As requested, start with my reply to Weka. Start from:
“Respect that nature is stronger than you are.”
Or have a few alternatives to this:
“If after that severity of environmental signal over that many years they can’t save or pay off $15k over 20 years to shift their foundations, and EQC and private insurance has come to its limit, and the community hasn’t figured out a way to approach this together, then seriously they can’t afford a house.”
Maybe they could figure out exactly what it’s going to cost to move their house.
Maybe they could ask family for help.
Maybe they could band together as neighbors, or even as a community.
Maybe there are friendly farmers who can help with land.
Maybe both settlements need to move.
Maybe they could step out of the little realm of single tiny bits of uneconomic private property and form a collective or two.
Maybe it’s time to link this to New Zealand’s broader responsiveness to environmental change on a lot of fronts over the last decade.
All would have made excellent investigations.
But, no, none of that suited the framing of the article.
got to have bushells of money for that waggy
granity people will have to move – all 216 of them – at least to over the road
Or band together and sell all the houses for whatever they can get – maybe $20k each. Pool the money to buy one 2-bedroom furnished apartment in Auckland and and them all 200-odd people could move in and work as baristas on round the clock shifts so there are no more than 5 people to a bed at any one time.
I abhor their idleness and lack of initiative for not acting on this or any number of similarly brilliant ideas.

• Dataset records:
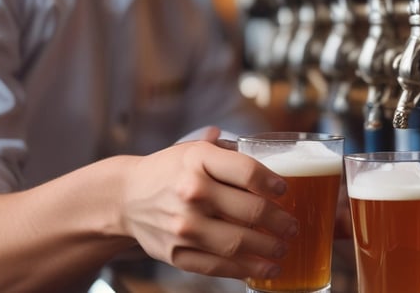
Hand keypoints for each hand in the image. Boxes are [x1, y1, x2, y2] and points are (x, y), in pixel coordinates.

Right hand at [119, 137, 298, 280]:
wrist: (126, 196)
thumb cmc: (171, 170)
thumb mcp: (196, 150)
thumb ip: (231, 152)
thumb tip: (273, 152)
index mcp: (198, 159)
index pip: (248, 172)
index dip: (273, 184)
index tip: (286, 191)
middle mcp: (191, 191)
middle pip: (249, 210)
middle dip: (280, 222)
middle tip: (293, 226)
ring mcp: (183, 225)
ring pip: (237, 243)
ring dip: (268, 249)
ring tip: (283, 248)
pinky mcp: (176, 253)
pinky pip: (217, 266)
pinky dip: (245, 270)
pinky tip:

• Check your understanding:
1. According to the comment thread above, how many Granity people will have to move?
2. List every suggestion in the comment thread that starts with the word "Maybe".

• Numbered responses:
1. All 216 of them.

2.
- Maybe they could figure out exactly what it's going to cost to move their house.
- Maybe they could ask family for help.
- Maybe they could band together as neighbors, or even as a community.
- Maybe there are friendly farmers who can help with land.
- Maybe both settlements need to move.
- Maybe they could step out of the little realm of single tiny bits of uneconomic private property and form a collective or two.
- Maybe it's time to link this to New Zealand's broader responsiveness to environmental change on a lot of fronts over the last decade.